Leading Economists Say Worst Is Over
Declarations that the recession is over are becoming more official. The Federal Reserve released a statement in late September that data "suggest economic activity has picked up following its severe downturn."
Now, a recent survey of 43 leading economists by the National Association for Business Economics (NABE) finds that 81% of university, research, corporate and Wall Street economists say they believe the recovery has begun, with a 3% gain in Q-3 2009.
But, the recovery will be slow and painful for many for some time to come. The sectors at risk are labor and housing, says NABE.
About 54% of the economists agree that the 7.2 million jobs lost in the recession won’t be regained until 2012, while 38% predict job recover to take longer than that. The unemployment rate will reach 10% by the first quarter of 2010, before drifting back down to 9.5%.
And housing isn’t out of the woods yet, but it’s much closer than jobs. One-third of the surveyed economists say housing prices will bottom in early 2010, while about 25% say the bottom will be Q-4 2009.
The benefit for consumers is that the economists believe that the Federal Reserve will keep short-term interest rates (the rates at which FDIC banks borrow money from the Fed and each other) low through the end of the year, which should pass along to consumers in the form of low credit rates.

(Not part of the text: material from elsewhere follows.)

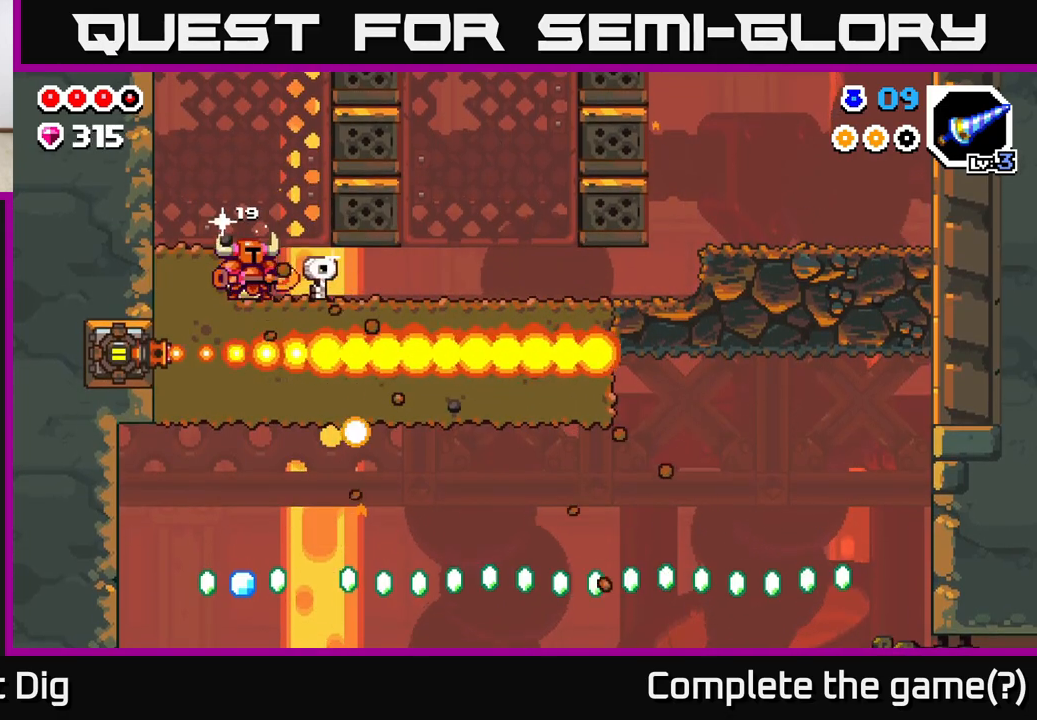
{"buttons": [], "left_stick": "right", "right_stick": "center", "events": []}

Despite the specter of unemployment, borrowing costs to own a home were at near-historic levels, in mid-October, below the 5% watermark for several weeks, further putting housing at the most affordable levels in years.
Housing prices will continue to be pressured by Alt-A and prime loan foreclosures, where people have lost jobs and can’t continue their house payments. Further, it’s unknown how many sellers are on the sidelines waiting for the market to improve before putting their homes up for sale.
Housing prices should rise modestly – 2% in 2010, says NABE.